What has been helpful is the enthusiasm around these workshops. Once someone completes it, I think there is an understanding of why these conversations are important to have within the work environment. There may be skepticism at first…why are we spending two hours sitting in a meeting with colleagues that we see every day? Maybe we already know what's going on, and we already have ways of addressing these issues. But I think after the workshops there's a realization that there's more to be done. What we think we know may not be the whole story. It gives us an opportunity to basically see each other, the people we work alongside every day, in a different light, and to have greater empathy and understanding of the challenges that as individuals we may face for various reasons.
And then there is the enthusiasm by other departments and groups outside of the DOM when they recognize that they, too, have a desire to have these conversations, to build greater camaraderie and collegiality within their cohorts. And I think the messaging that they're getting from people who have attended the workshops is that there's something that's happening here that's changing the atmosphere in a way that's a bit more positive and supportive. So, getting that level of interest from outside of the department has been a way for us to see, perhaps, that maybe something is changing.
Q: What are next steps for the program? What's your aspirational goal for it?
Duronville: We've completed our first phase which was to train our regular rank faculty in all the divisions. Now we're finding out that a two-hour workshop is not enough. And people want to practice these tools that we share and become more comfortable in real time with them. So divisions are asking for booster sessions where we can come back as facilitators and do a deeper dive with the videos, the resources that were provided by UVA. So that's one phase, providing the booster sessions for divisions who want to seek this so that they have more practice and familiarity with the language and the tools that were provided.
The second phase is making sure that our residents and fellows receive the same training. There are institutions that also train their medical students. And then there's the expansion of this program outside of the DOM. We are engaging our School of Medicine leadership in exploring ways that their offices can support the program for other departments.
Q: Is this program beneficial for the larger Duke community?
Duronville: That's a great question.

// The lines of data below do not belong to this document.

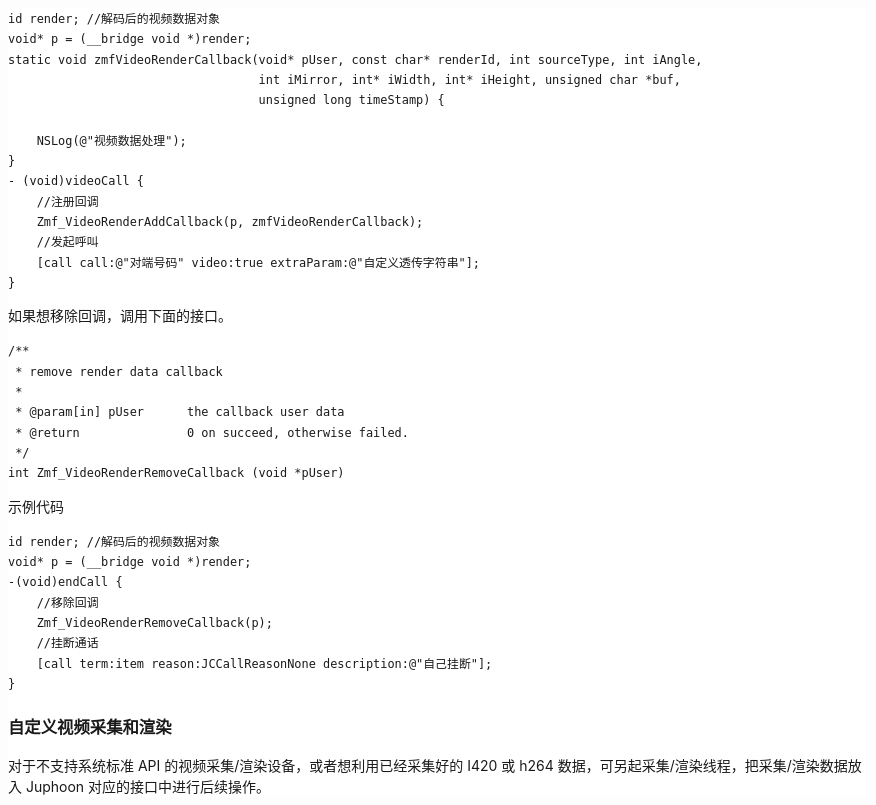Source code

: 

```objective
id render; //解码后的视频数据对象
void* p = (__bridge void *)render;
static void zmfVideoRenderCallback(void* pUser, const char* renderId, int sourceType, int iAngle,
                                   int iMirror, int* iWidth, int* iHeight, unsigned char *buf,
                                   unsigned long timeStamp) {

    NSLog(@"视频数据处理");
}
- (void)videoCall {
    //注册回调
    Zmf_VideoRenderAddCallback(p, zmfVideoRenderCallback);
    //发起呼叫
    [call call:@"对端号码" video:true extraParam:@"自定义透传字符串"];
}
```



如果想移除回调，调用下面的接口。



```objective
/**
 * remove render data callback
 *
 * @param[in] pUser      the callback user data
 * @return               0 on succeed, otherwise failed.
 */
int Zmf_VideoRenderRemoveCallback (void *pUser)
```



示例代码



```objective
id render; //解码后的视频数据对象
void* p = (__bridge void *)render;
-(void)endCall {
    //移除回调
    Zmf_VideoRenderRemoveCallback(p);
    //挂断通话
    [call term:item reason:JCCallReasonNone description:@"自己挂断"];
}
```







### 自定义视频采集和渲染

对于不支持系统标准 API 的视频采集/渲染设备，或者想利用已经采集好的 I420 或 h264
数据，可另起采集/渲染线程，把采集/渲染数据放入
Juphoon 对应的接口中进行后续操作。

Of course, but that takes buy-in. When you speak with UVA and other collaborators throughout the country, different programs have taken different approaches on sharing this information.
This is what the grand rounds is hoping to accomplish to share some of our experience over the past two years, and perhaps to give insight to those who are interested in participating in this program. We absolutely want to be expanded beyond the department of medicine.